Per 1. Juli 2018 müssen gemäss gesetzlichen Vorgaben neu die offenen Stellen in jenen Berufsarten, welche eine schweizweite durchschnittliche Arbeitslosigkeit von 8 % überschreiten, vor ihrer öffentlichen Publikation dem Regionalen Arbeitsvermittlungszentrum RAV gemeldet werden. Innert 3 Tagen können die RAV sodann den Unternehmen Dossiers von geeigneten Kandidatinnen und Kandidaten zustellen. Während total 5 Tagen dürfen diese gemeldeten Stellen ausschliesslich auf der Stellenplattform der öffentlichen Arbeitsvermittlung publiziert bleiben, um so den auf dem RAV registrierten Stellensuchenden einen Informationsvorsprung zu gewähren. Eine Pflicht zur Anstellung besteht für die Arbeitgeber nicht und die administrative Belastung ist minimal.

Volk sagt Ja zur Steuerung der Zuwanderung

Bekanntlich hat das Schweizer Stimmvolk der Steuerung der Zuwanderung zugestimmt. Mit dem Ziel, die bilateralen Verträge nicht zu gefährden, hat das Parlament einen Weg gesucht, um den Volkswillen dergestalt umzusetzen, dass auf indirektem Weg die Zuwanderung zwar beeinflusst wird, aber keine Diskriminierung von Ausländerinnen und Ausländern moniert werden kann. Mit der Stellenmeldepflicht erhalten stellensuchende Inländer einen Informationsvorsprung und die RAV können den Kontakt zu Arbeitgebern, deren offene Stellen der Meldepflicht unterliegen, systematisch aufbauen. So wissen sie noch besser um die geforderten Kompetenzen und erbringen mit der Selektion geeigneter Kandidatinnen und Kandidaten eine individualisierte Dienstleistung.

Administration klein gehalten

Arbeitgeber können ihre offenen Stellen auf der Plattform arbeit.swiss online dem zuständigen RAV melden. Dabei muss aufgeführt sein, welcher Beruf für welche Tätigkeiten gesucht wird. Hinzu kommen Informationen über Arbeitsort, Pensum sowie den Termin des möglichen Stellenantritts und ob es sich um eine befristete oder unbefristete Stelle handelt. Dazu gehören ebenfalls Angaben zum Arbeitgeber sowie eine Kontaktperson. Sollte eine Onlineanmeldung nicht gewünscht sein, können diese Angaben auch telefonisch eingereicht werden. Die RAV selektieren aus den bei ihnen angemeldeten Stellensuchenden jene Dossiers, deren Übereinstimmung mit den gewünschten Fertigkeiten am höchsten ist, und übermitteln diese innert 3 Tagen dem Arbeitgeber. Dieser wiederum prüft die Unterlagen und lädt geeignete Kandidatinnen oder Kandidaten zum Gespräch ein. Vor einer öffentlichen Publikation muss ab der Stellenmeldung eine Wartefrist von 5 Tagen eingehalten werden. Sodann gibt der Arbeitgeber dem RAV eine Rückmeldung und somit sind die gesetzlichen Vorgaben erfüllt.
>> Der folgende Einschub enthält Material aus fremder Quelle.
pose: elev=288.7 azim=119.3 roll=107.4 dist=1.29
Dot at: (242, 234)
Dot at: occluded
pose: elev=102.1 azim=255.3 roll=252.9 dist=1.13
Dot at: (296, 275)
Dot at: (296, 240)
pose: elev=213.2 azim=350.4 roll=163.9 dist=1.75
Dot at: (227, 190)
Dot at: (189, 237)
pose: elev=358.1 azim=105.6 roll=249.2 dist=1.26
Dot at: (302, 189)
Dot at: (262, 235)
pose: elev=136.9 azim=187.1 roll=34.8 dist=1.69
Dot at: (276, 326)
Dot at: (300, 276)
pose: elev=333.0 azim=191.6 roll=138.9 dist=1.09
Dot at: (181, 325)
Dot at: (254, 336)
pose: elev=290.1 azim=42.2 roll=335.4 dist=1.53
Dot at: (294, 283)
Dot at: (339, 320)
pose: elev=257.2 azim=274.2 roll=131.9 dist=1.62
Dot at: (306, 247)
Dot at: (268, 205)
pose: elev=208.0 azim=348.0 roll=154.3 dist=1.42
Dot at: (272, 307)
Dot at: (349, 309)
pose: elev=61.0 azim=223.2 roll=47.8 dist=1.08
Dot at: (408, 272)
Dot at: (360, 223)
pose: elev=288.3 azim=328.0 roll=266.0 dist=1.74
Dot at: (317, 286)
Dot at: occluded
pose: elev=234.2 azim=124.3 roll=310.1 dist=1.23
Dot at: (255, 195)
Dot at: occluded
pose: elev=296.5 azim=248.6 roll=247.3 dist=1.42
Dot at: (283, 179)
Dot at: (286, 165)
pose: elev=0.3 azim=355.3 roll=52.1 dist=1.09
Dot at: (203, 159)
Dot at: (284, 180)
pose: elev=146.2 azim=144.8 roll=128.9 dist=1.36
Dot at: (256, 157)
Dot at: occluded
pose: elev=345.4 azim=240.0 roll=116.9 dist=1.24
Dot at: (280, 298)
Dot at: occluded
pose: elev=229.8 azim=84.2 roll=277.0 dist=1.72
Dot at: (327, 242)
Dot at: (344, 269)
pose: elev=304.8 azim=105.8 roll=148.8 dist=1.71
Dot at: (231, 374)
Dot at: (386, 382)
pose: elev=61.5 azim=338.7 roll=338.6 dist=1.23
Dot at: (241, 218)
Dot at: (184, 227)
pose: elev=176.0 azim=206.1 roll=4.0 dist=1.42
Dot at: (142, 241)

Die RAV erbringen kostenlos eine sehr gute Leistung

Die RAV beraten als gesetzliche Aufgabe die Stellensuchenden, bieten arbeitsmarktliche Massnahmen zur Qualifizierung an und vermitteln aktiv offene Stellen. Evaluationen des Staatssekretariats für Wirtschaft SECO zeichnen ein positives Bild der Leistungen der RAV sowohl bei den Stellensuchenden (Umfrage bei 117’000 Stellensuchenden) als auch bei den Unternehmen, welche die Dienstleistungen bereits genutzt haben. Beim ab 1. Januar 2020 geltenden Schwellenwert von 5 % Arbeitslosigkeit werden weitaus mehr Berufsarten betroffen sein und den RAV in der gesamten Schweiz bis zu 220’000 Stellen gemeldet. Ihre raschen und guten Leistungen werden bei einem solchen Mengengerüst in Kombination mit umsichtigen Arbeitgebern dazu führen, dass vermehrt auf das in der Schweiz verfügbare Potenzial an Arbeitskräften zurückgegriffen und die Zuwanderung in die vom Volk gewünschte Richtung beeinflusst wird.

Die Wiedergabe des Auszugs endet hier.